**Task description:** Reproduce the lines from the very start through the line containing "So Bob's got", inclusive, and no lines after it.

'''

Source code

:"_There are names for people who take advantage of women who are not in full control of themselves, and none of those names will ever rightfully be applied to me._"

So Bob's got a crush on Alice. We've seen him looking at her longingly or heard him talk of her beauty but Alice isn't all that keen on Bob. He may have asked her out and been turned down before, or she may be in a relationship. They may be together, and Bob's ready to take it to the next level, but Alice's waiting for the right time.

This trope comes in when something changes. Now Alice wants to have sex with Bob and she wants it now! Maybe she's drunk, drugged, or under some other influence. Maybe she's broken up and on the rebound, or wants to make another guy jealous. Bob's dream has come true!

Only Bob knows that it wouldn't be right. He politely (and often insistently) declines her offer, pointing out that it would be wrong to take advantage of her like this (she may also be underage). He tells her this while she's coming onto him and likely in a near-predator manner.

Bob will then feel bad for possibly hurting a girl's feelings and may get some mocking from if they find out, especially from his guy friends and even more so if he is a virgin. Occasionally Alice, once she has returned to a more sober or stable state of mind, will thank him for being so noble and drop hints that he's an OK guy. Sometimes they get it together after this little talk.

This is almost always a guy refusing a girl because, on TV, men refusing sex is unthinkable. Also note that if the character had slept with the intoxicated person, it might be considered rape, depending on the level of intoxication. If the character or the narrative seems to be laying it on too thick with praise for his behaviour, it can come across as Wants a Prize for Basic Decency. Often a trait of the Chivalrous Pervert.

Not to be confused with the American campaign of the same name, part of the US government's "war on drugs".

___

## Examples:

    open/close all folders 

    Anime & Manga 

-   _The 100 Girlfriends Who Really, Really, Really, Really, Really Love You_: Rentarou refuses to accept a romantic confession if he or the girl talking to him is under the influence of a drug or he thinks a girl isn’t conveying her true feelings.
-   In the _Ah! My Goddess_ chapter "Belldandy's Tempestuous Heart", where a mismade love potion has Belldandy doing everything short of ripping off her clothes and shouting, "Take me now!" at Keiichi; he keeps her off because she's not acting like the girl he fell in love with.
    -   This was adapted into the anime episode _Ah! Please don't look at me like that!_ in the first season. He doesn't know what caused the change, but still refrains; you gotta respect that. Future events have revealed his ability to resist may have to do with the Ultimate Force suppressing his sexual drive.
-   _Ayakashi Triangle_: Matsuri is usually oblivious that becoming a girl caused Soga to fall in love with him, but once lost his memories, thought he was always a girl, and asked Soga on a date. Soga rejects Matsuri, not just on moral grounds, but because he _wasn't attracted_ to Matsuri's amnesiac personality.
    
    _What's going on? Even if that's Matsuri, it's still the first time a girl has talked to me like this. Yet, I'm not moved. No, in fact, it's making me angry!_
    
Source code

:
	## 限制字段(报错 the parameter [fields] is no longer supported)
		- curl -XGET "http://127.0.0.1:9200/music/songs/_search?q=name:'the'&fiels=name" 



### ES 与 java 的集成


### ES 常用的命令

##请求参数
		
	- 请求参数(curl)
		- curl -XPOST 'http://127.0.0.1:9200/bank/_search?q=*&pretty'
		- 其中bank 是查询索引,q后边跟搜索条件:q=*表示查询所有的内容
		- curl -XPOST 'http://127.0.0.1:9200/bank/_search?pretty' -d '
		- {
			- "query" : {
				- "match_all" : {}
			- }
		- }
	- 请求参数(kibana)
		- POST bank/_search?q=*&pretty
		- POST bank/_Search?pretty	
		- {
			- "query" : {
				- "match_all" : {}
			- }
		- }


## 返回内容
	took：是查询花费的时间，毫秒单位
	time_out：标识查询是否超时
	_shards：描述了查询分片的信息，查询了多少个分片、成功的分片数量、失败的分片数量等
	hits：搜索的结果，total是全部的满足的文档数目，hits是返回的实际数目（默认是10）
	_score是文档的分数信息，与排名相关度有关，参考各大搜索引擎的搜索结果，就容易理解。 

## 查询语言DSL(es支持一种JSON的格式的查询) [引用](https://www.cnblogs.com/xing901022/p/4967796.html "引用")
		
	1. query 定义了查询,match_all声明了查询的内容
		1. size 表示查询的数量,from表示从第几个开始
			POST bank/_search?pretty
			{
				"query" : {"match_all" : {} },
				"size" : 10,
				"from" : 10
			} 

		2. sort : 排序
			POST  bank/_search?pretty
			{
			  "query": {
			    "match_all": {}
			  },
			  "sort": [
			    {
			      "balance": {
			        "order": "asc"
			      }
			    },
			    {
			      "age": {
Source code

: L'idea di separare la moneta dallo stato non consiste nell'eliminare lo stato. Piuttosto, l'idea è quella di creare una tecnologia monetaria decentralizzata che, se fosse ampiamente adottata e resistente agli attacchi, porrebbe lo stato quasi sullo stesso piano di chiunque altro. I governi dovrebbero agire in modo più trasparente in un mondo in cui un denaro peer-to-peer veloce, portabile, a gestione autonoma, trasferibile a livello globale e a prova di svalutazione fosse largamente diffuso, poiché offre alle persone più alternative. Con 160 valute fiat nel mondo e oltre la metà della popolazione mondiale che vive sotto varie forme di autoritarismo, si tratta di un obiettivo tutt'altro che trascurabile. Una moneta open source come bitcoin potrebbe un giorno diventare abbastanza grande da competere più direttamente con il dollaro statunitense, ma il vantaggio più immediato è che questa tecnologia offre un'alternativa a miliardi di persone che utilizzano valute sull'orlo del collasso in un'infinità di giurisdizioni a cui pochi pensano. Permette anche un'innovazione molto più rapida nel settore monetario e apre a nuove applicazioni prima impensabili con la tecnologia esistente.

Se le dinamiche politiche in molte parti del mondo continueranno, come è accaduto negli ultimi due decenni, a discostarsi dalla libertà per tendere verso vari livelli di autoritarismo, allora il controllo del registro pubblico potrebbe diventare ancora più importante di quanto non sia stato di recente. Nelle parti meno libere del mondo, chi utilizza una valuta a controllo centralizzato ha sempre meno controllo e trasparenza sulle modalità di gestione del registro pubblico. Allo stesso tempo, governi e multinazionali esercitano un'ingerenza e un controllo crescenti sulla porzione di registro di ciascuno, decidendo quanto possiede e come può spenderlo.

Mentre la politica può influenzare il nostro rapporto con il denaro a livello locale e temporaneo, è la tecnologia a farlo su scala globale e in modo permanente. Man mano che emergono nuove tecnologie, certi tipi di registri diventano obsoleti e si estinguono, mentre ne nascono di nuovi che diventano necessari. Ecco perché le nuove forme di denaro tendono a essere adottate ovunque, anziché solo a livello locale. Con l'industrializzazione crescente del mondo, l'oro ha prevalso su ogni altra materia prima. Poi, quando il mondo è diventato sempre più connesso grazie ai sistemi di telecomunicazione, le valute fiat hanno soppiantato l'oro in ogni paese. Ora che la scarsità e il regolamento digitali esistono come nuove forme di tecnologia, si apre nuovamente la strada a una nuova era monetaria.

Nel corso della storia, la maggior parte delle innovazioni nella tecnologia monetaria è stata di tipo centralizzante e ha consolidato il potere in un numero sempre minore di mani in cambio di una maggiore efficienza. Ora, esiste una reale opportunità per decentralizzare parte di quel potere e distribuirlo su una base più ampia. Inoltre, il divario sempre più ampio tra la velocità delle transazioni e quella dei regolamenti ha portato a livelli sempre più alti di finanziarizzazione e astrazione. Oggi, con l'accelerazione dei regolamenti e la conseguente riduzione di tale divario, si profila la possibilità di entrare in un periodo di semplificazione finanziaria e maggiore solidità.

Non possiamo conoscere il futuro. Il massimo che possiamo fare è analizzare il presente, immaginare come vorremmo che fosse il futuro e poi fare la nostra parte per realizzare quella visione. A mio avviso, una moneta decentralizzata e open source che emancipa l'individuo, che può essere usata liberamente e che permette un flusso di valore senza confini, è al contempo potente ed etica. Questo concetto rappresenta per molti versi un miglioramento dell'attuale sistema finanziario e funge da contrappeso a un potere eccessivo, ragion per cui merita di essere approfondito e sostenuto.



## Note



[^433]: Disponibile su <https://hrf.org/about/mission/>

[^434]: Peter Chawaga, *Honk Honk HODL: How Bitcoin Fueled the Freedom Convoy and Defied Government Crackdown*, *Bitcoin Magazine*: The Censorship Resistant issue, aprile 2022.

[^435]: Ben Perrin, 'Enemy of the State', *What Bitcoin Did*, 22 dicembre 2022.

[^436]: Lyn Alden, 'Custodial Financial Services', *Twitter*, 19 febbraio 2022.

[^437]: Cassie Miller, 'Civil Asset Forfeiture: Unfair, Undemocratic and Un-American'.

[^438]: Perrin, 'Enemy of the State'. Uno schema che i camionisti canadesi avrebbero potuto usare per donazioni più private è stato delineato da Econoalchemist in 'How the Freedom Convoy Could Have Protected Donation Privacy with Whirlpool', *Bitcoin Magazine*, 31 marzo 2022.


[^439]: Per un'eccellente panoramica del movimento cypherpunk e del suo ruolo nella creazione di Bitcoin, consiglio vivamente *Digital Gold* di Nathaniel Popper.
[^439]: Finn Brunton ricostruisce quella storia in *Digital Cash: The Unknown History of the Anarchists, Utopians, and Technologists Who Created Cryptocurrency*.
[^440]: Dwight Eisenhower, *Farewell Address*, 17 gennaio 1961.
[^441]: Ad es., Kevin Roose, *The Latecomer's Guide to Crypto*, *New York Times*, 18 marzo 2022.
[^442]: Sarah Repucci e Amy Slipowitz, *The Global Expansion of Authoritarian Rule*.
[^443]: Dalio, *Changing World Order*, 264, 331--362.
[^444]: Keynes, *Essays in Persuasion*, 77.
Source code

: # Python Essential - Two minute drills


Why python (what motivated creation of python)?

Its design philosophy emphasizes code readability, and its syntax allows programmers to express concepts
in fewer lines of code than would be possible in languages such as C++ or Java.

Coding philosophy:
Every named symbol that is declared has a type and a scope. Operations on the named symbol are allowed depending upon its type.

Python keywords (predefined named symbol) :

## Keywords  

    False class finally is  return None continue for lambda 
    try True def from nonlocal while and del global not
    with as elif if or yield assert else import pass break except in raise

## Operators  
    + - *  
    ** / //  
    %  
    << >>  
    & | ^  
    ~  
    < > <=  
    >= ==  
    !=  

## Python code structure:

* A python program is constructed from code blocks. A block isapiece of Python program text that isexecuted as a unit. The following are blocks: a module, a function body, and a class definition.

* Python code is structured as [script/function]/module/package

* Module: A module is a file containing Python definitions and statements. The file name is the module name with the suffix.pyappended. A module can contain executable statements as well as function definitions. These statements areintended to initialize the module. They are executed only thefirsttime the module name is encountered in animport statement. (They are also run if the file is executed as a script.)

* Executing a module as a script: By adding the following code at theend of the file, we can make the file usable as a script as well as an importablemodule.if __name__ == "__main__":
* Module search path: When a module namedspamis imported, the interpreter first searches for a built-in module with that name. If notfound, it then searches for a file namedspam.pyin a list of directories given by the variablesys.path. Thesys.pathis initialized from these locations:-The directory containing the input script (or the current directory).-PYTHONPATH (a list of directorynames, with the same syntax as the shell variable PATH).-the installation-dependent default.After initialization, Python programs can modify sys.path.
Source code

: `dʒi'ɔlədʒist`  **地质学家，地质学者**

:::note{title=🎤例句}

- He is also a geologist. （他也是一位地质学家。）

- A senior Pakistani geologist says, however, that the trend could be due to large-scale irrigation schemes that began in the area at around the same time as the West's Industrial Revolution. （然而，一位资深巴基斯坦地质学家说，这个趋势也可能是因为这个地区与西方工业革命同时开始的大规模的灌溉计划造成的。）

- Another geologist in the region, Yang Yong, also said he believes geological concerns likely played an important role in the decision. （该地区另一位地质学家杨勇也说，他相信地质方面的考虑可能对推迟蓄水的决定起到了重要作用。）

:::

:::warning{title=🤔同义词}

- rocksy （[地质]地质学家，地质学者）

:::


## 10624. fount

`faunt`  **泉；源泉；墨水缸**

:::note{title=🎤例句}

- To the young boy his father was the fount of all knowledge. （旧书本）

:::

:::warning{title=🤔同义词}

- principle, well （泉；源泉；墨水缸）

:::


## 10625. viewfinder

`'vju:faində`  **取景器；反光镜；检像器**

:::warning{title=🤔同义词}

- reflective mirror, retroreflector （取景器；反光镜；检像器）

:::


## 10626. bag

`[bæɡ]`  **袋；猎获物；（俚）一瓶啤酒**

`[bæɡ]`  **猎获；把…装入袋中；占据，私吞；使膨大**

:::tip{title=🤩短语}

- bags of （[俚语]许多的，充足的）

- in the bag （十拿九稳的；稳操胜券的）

'''

**Task response:**
Source code

:"_There are names for people who take advantage of women who are not in full control of themselves, and none of those names will ever rightfully be applied to me._"

So Bob's got a crush on Alice. We've seen him looking at her longingly or heard him talk of her beauty but Alice isn't all that keen on Bob. He may have asked her out and been turned down before, or she may be in a relationship. They may be together, and Bob's ready to take it to the next level, but Alice's waiting for the right time.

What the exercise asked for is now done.